Optimization, the gist of it

Lynn H. Maxson lmaxson@pacbell.net
Wed, 05 Jul 2000 09:31:59 -0700 (PDT)


After a brief flurry there came a momentary pause.  
Whether that meant I answered things satisfactory 
or not, the pause occurred at an appropriate time, 
the Fourth of July weekend.  In celebration of this 
brief respite I thought I might offer a 
composition, a tympany in four movements in C 
major.

The first movement entitled "SQL Revisited" deals 
with optimization as it pertains to modern database 
usage.  Once we have laid it to rest as it were we 
enter the second movement entitled "The 
Experiential Use of Brute Force Intelligently 
Applied" or "E tu Brutus?".  Here we will lay to 
rest the issue of code optimization and whether 
available methods fall within the range of the 
possible (and solvable) or the impossible.

This leads naturally to the third movement entitled 
"Other Modern Miracles of Our Time".  Here we add 
to the roster of functional programming (Lisp 
variants, Forth, and OO) the additional entries of 
logic programming, APL2, and PL/I.  Treating these 
new entries as a Rule of Three we meld them into a 
Rule of One.

This in turn leads us to the fourth movement 
entitled "Operational Fare" or if you prefer "Fare 
Revisited".  Here we look the requirements for the 
Tunes HLL and transforming them into 
specifications, possibly adding two (reading ease 
and writing ease) from the ranks of the implicit to 
the explicit.  This allows us to shift from a 
qualitative to a quantitative evaluation of Tunes 
HLL candidates.

We could, for example, allow an index in the range 
of 0.0 to 1.0 for each category and from them 
create a language profile using average, mean, 
standard deviation, min, and max.  This allows a 
submitter to offer a "pre-evaluation".  This in 
turn allows a comparison with other candidates as 
well as pointing the author(s) as to what needs 
improving, basically wiping the slate clean as it 
were as well as improving the reflectivity index.

#1. SQL Revisited

Regardless of anything else SQL is a specification 
language.  This means that it allows a user to 
specify "what" is desire and its conditions without 
concern for "how".  This follows the general 
"tendency" of the stepwise philosophy of 
"structured methods" (Walkthrus, Programming, 
Analysis, Design).  This means the user focuses 
only on one aspect aspect at a time in an orderly 
manner until all "necessary" aspects are covered.

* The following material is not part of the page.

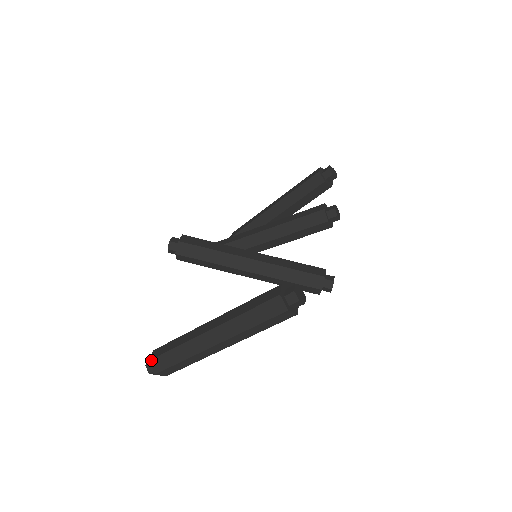
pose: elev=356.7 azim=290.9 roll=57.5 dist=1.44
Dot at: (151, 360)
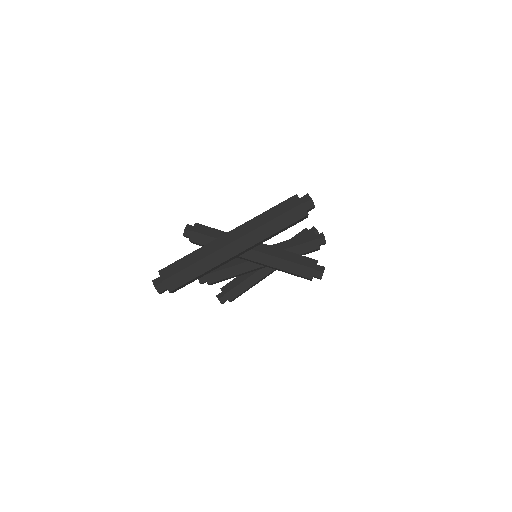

In SQL the user focuses on the "what", leaving it 
up to the "system" to determine the "how".  
Nevertheless this is a Structured Query Language 
(SQL) and not an Unstructured one (UQL).  This 
means that expressing the what appears in a 
specific order.  In neither instance does do we 
need to maintain the order within this expression 
in performing the "how".  This is inline with what 
occurs in the optimization processes used within 
compilers.

A simple form an SQL query consists of three 
clauses, a SELECT clause, a FROM clause, and a 
WHERE clause, e.g. SELECT emp_name, emp_num, salary 
FROM emp_table WHERE salary => 6000 AND birthdate < 
1970.  The order of the entries within the clauses 
is unimportant.

In general the only requirement on the "system", in 
this instance the database manager, is to logically 
organize the query (generate code) which allows its 
proper execution.  No need arises to seek out "all" 
possible "generations" to select the "best", i.e. 
no attempt at optimization.

Optimization in a database manager occurs 
"external" to SQL processes (queries, updates, 
additions, deletions).  It is based on the 
"aggregate demand" of these processes experienced 
over designated intervals, i.e. actual usage.  The 
object is not to optimize each query, but actually 
to optimize their aggregate impact by changes in 
the actual database itself (distribution of 
tablespaces, use of indexing, etc.) based upon 
experience and forecasts over a set of intervals.

Conceptually this does not differ from the file 
management systems the database replaced.  In them 
you had "master" files.  In whatever order you 
edited the transactions (additions, deletions, 
updates) for the master file, you sorted them into 
master file sequence prior to applying them.  Then 
once transaction processing had completed you did a 
and extract (create new files) and sort for each 
desired report.  This "edit-sort-update" and 
"extract-sort-report" was the "mode" of the file 
management processing.  In effect the data was 
optimized for processing.  In this instance you had 
multiple optimized data files.

In moving to a database manager where now you only 
had a single instance of the data, you do not 
optimize it for any particular use.  You optimize 
it for its aggregate use based on frequency 
(transaction rate) and volume-per-use of each 
transaction.  The transactions themselves may or 
may not be optimized.  They need only work.

Thus optimization in database systems is determined 
principally by "hindsight" and not "foresight".  
While optimization of a query (or any other 
transaction type) may occur relative to the given 
structure of the underlying data this in no way 
results necessarily in optimum performance.

On the other hand if two different transaction 
forms are logically equivalent and optimization 
does occur then their  run times however seemingly 
unoptimized should be the same.  If they are not, 
it is a failure of implementation, not of the 
language.  In an optimizing process using 
"reflection" we would have to have a running 
(historical) account of enumerated variable use as 
well as the expectation that the future follows the 
past.  In effect that usage (and users) is not (are 
not) dynamic.

The truth is that we do not employ reflection on 
the particular, only on the aggregate.  Thus we 
change "aspects" of the underlying data, e.g. 
indexing, that which reflects aggegate usage.  This 
is global optimization.  Local optimization within 
a transaction depends entirely on these aspects.  
Thus the organization for a particular transaction 
may differ from one run to the next reflecting the 
dynamics of the underlying data.  If it does not, 
blame the implementation.<g>

However, optimization with respect to selection 
from a list of equivalent forms can only occur on 
the basis of what you know or what you can 
determine at the time of selection.  You can 
"pretest" each one assuming that the test 
conditions will prevail in the runtime environment.  
The most "persistent" of these are those entirely 
"local" to a selection and not dependent upon 
changes in the external environment.

Thus you can optimize a query based on its internal 
processing, it's own internal runtime.  This does 
not optimize its overall runtime which must include 
external dependencies.  Certainly you can have in 
addition the foresight to optimize based on 
"current" aspects of the underlying database as 
well as that possible with hindsight (assuming the 
future follows the past).  That falls within the 
Tunes definition of "reflective".  Whether a vendor 
chooses to do so in turn does not "reflect" on the 
"reflective" support of a language like SQL, but 
rather on the implementation.

The language and an implementation exist as a 
"system".  Both should support and not hinder the 
other.  We should distinguish between which is at 
fault when laying blame.  If it is the 
implementation, then we should not blame the 
language.